With luck and some effort, you should be able to get those binop programs working again.

Next, I would add variables and function definitions; these are both one-line changes. Now you can re-enable your tests involving these items.

Next, I would add the mutation operations. Note that I’m advising you to add these before adding your other language forms (if, application of closures) back in. First off, I think I’d add an allocate helper function that accepts a store and a list of values to place in the next set of sequential locations, and returns the base location.

Design your store so that the "next allocated" location is derived directly from the store. It could be a separate counter that’s part of a define-type, or it could be a function that just scans the store to find a new address.
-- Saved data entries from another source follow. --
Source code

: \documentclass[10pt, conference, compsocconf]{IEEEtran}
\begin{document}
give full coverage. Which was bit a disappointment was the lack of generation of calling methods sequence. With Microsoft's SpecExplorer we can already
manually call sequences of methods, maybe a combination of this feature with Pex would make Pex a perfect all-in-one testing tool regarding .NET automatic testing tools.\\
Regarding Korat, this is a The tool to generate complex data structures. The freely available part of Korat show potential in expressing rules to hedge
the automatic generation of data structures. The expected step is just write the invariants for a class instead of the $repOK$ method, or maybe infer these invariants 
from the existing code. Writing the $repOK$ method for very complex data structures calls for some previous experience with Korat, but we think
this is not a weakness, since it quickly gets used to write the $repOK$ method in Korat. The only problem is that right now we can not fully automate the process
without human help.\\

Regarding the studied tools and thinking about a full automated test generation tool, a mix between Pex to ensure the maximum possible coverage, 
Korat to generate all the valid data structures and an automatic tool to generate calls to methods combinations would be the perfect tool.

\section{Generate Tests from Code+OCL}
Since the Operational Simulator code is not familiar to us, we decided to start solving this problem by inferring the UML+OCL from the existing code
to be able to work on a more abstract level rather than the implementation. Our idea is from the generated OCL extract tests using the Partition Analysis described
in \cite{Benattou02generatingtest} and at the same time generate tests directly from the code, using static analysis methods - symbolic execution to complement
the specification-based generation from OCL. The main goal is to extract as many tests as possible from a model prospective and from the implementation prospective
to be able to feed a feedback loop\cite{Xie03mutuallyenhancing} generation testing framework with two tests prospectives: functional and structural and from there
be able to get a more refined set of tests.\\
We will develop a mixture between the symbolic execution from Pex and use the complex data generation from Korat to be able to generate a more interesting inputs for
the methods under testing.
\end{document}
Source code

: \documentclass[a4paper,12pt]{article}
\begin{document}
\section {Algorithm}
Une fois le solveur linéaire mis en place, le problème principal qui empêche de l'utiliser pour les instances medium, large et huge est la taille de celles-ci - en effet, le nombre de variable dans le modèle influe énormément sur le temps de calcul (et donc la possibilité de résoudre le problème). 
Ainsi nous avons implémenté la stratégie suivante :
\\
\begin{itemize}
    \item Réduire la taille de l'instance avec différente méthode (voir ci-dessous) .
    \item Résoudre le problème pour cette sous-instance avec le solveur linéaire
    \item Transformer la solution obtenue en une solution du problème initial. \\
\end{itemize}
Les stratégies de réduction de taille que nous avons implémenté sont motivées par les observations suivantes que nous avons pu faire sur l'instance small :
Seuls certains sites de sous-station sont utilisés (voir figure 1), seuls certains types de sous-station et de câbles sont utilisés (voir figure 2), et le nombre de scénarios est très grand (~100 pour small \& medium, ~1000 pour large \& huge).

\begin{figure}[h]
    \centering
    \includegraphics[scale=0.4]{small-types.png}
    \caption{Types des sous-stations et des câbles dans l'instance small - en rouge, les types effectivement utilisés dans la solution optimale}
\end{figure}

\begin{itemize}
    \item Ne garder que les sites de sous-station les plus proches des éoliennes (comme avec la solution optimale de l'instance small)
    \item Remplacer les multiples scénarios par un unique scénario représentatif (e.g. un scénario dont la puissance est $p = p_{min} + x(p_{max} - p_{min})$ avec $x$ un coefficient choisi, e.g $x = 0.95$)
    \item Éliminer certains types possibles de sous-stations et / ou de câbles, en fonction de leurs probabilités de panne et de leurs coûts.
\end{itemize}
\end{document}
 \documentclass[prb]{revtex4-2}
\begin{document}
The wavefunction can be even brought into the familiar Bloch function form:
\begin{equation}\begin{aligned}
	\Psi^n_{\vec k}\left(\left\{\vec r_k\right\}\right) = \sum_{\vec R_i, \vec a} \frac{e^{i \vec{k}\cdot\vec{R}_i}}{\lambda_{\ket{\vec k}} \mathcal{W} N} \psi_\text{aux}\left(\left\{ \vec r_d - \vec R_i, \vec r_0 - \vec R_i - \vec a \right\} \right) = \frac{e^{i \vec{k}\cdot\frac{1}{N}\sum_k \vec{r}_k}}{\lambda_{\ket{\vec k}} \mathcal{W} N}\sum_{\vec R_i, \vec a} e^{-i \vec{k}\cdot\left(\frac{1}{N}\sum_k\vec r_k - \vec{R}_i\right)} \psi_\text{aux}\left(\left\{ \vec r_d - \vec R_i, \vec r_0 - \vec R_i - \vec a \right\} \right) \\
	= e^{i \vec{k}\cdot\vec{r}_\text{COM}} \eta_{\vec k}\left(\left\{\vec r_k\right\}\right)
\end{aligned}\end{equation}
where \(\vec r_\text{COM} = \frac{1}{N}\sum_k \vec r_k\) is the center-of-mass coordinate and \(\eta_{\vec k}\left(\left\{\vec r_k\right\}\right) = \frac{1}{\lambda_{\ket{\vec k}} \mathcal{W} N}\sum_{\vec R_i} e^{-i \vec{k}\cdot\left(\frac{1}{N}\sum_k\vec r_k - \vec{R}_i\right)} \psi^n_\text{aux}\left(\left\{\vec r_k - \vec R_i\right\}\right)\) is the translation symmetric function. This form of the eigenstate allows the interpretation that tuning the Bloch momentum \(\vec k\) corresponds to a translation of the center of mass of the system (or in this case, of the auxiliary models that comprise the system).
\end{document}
Don’t use the new-loc defined by the book; it makes testing quite painful.

Next, I would add a new arrayV value to the set of values. This will require a bunch of extra clauses in various places (serialize, for instance). Note that the representation of arrays is up to you, but your representation had better be rich enough to enable you to determine where an array cell is stored in memory, and whether a programmer’s reference is in-range or not.

Following this, I would add the new-array operation. At this point, you should be able to create arrays, and the result of interpretation should be that the store includes lots of newly allocated locations.

At this point, I would go back and add test cases that create arrays as subexpressions of the equal? binop; check that the allocations happen in the right order. As you go forward, you’ll want to use this technique to check order of evaluation for all of your forms.

At this point, it starts to make less difference what order you add language forms in. I think I would probably wait on applications, just because there will be lots of opportunities for mistakes.

5 Nice Big Test Cases

When you think you have everything working, develop a while function (that is, an PAIG5 program, using its concrete syntax) that accepts a guard function and a body function and keeps running the body until the guard returns false. This function will have to be recursive; build a recursive function using mutation. Here’s an example of a factorial function written in this way:

{with ["bogus" as fact]
 :
 {do {fact := {blam (n) {{<= n 0} ? 1 else: {* n {fact {- n 1}}}}}}
   {fact 12}}}

Then, use your while to develop the in-order function that accepts an array of numbers and its size and returns true if the array is in strictly increasing order.

Note that handin does in fact contain tests for the existence and correct functioning of these functions.

5.1 Quicksort (optional)

This is not a good early test case, but you might want to see if you can write an in-place quicksort routine. You can model recursion by using the technique shown in the factorial example here.

Did I mention that this is optional?

6 Interface

Make sure that you include the following functions, and that they match this interface.

procedure

(parse s)  ExprC

  s : s-expression
Parses an expression.

procedure

(interp e env sto)  Value

  e : ExprC
  env : Environment
  sto : Store
Interprets an expression, with a given environment and store.

procedure

(top-interp s memsize)  string

  s : s-expression
  memsize : integer
Combines parsing and evaluation, creates a memory vector of the given size. You should probably use this definition for this function:

(define (top-interp [s : s-expression] [memsize : Natural]) : string
  (serialize (interp (parse s) initial-env (make-initial-store memsize))))

value

while : s-expression?

an s-expression representing the while function, described above, implemented in PAIG5 .

value

in-order : s-expression?

an s-expression representing the in-order function, described above, implemented in PAIG5 . It’s okay for this s-expression to assume that while is already bound.